# Start of Article

Representing strings as an array of code points is tempting, but it has major problems:

  1. It’s inefficient since it requires transcoding strings on the way in and out, which is ok for small strings, but what if you’re dealing with large textual data? Then transcoding twice becomes a real bottleneck.
  2. It makes it impossible to deal with invalid string data, since invalid string data cannot be converted to code points. This majorly reduces the utility of a string type since it can only be reliably be used in programs where you already know that string data is valid. In practice, people ignore this and just write programs that crash when they encounter invalid string data.
  3. It’s not that helpful anyway since if you want to deal with a human conception of “characters” you want to work with normalized graphemes rather than code points, so you need to do O(n) string iteration.

Instead, I recommend leaving string data as-is — just a sequence of bytes. What you need to support strings well is to provide APIs for interpreting those bytes in various useful ways. The following are some of those useful ways:

As a sequence of code units. For ASCII, UTF-8, and Latin-1, the code unit is bytes, or UInt8 as we denote them in Julia. For UTF-16 and UCS-2 the code unit is byte pairs, i.e. UInt16. For UTF-32, the code unit is four-byte sequences, i.e. UInt32. You want to work with code units in order to implement higher level views of strings, like code points, graphemes, etc. Code units are not something you generally want to expose to users, but indexes in terms of units points are the only ones that are O(1), so you do generally want to index in terms of code units.

As a sequence of characters. This is perfectly well-defined for valid strings: each character is a code point as specified in Unicode. For invalid strings, it’s a bit less clear-cut, but the Unicode standard does specify how to split an invalid string into replacement characters, which implicitly gives a way to define what constitutes an invalid character sequence. The basic approach is this: decode well-formed code points (valid or invalid: some well-formed code points are invalid for other reasons, like surrogates in UTF-8 or overlong encodings); as soon as you encounter a code unit that cannot be a valid part of a sequence, the prior sequence is one invalid character and the next code units starts a new character (invalid or not). I can go into more detail if you need, but you can iterate an arbitrary code unit sequence in a well-defined way as a sequence of valid and invalid characters, which each correspond to a sequence of code units in the original string. For UTF-8 a valid or invalid character is 1-4 bytes. For UTF-16, a valid character is 1-2 bytes, and invalid character is always 1 byte (the only way for a UTF-16 character to be invalid is if it’s an unpaired surrogate). For UTF-32, a valid or invalid character is any four bytes code unit. In general, an invalid code unit sequence is at most as long as the longest valid code unit sequence.

As a sequence of graphemes. Grapheme iteration is specified by the Unicode standard. We use the utf8proc library (which was abandoned, but we took over maintenance of it, so now it’s maintained by us). utf8proc is a C library for various Unicode UTF-8 operations like grapheme iteration, uppercasing and lowercasing, etc. A grapheme corresponds to a contiguous sequence of characters in the original string, which can in turn be mapped back to a contiguous sequence of code units in the original string. Any invalid character should be its own invalid grapheme; the latest Unicode standard tells you how to split a sequence of valid characters into graphemes.

# End of Article
# Start of Stored rows

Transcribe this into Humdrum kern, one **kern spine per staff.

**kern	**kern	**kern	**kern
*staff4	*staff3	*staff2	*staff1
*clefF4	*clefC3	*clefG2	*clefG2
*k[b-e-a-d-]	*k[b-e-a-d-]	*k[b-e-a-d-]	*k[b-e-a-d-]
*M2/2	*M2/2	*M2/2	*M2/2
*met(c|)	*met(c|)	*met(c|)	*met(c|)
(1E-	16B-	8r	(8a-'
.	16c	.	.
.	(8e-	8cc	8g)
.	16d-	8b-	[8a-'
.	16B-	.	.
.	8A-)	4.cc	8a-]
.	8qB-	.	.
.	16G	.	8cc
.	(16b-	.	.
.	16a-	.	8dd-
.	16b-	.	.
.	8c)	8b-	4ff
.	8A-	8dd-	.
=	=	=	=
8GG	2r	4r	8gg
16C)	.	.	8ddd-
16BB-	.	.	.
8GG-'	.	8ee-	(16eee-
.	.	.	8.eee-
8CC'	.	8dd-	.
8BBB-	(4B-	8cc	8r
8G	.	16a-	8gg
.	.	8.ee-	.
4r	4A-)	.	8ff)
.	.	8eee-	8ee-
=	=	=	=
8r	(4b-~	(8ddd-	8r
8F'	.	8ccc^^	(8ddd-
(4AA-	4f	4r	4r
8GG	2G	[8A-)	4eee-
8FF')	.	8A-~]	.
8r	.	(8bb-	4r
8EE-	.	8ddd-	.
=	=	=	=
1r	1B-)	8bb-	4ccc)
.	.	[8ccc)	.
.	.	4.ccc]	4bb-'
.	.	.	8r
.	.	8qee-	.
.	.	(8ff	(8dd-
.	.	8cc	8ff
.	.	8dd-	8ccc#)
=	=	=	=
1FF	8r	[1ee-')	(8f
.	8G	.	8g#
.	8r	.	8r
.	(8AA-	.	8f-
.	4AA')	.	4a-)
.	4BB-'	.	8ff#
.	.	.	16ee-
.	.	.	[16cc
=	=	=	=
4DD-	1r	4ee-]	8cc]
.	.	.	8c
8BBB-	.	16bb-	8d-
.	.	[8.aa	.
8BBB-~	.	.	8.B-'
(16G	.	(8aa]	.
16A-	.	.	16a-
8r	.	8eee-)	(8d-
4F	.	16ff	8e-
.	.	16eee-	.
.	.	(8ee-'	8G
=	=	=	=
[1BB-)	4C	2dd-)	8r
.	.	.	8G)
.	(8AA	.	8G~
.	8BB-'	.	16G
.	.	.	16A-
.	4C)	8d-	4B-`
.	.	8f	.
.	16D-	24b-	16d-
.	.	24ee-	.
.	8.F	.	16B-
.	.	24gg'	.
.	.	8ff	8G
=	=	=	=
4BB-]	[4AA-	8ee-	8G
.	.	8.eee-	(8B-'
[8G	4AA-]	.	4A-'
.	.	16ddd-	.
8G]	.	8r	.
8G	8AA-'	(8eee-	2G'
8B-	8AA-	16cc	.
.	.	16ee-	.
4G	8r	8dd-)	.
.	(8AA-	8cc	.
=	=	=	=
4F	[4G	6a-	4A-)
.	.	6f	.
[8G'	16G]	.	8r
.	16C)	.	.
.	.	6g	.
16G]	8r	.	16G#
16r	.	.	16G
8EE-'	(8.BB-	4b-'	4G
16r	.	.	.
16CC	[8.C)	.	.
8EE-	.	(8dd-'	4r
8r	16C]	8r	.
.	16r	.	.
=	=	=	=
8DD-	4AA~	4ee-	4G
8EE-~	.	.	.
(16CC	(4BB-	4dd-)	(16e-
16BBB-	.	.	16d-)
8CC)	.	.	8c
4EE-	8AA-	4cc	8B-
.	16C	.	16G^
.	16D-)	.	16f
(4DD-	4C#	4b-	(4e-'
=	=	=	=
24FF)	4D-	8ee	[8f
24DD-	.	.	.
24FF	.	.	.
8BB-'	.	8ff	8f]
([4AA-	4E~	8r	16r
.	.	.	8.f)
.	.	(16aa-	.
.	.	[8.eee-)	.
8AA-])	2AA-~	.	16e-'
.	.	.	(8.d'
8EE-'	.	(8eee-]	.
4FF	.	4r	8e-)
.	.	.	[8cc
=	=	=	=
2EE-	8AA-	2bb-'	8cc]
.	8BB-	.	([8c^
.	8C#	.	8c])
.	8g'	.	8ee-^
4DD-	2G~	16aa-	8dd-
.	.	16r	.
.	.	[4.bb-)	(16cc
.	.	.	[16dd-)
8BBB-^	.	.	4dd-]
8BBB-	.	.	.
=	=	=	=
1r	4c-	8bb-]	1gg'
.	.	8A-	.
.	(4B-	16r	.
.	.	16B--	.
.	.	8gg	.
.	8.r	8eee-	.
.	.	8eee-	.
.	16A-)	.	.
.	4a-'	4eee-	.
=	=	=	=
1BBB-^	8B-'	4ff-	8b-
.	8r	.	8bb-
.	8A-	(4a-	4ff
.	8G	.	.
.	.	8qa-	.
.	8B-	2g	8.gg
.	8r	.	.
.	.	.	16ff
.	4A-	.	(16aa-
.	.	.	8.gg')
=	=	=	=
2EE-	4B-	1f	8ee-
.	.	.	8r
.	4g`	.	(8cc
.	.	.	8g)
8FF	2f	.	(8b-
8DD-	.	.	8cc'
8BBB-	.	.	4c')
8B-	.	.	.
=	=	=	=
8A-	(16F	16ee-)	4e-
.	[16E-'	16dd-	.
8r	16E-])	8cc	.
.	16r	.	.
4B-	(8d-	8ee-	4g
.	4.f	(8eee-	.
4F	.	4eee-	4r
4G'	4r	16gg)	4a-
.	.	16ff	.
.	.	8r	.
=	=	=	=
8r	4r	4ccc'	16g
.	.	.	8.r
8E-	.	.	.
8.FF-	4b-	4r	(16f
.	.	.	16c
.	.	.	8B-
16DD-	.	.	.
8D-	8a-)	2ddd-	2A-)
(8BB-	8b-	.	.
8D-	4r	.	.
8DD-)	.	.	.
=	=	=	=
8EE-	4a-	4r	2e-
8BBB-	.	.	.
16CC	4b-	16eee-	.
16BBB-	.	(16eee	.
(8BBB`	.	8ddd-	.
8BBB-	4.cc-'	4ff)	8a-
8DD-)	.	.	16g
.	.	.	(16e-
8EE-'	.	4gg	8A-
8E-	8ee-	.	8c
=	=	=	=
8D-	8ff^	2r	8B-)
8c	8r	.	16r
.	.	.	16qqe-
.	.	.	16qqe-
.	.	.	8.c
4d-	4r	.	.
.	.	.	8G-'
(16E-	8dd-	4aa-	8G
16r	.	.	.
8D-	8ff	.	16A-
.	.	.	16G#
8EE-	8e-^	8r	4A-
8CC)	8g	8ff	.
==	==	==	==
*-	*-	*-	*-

# End of Stored rows

Problem to work on » According to the text about representing strings, what kind of library is utf8proc?

Exercise output » It is a C library for various Unicode UTF-8 operations, such as grapheme iteration, uppercasing and lowercasing.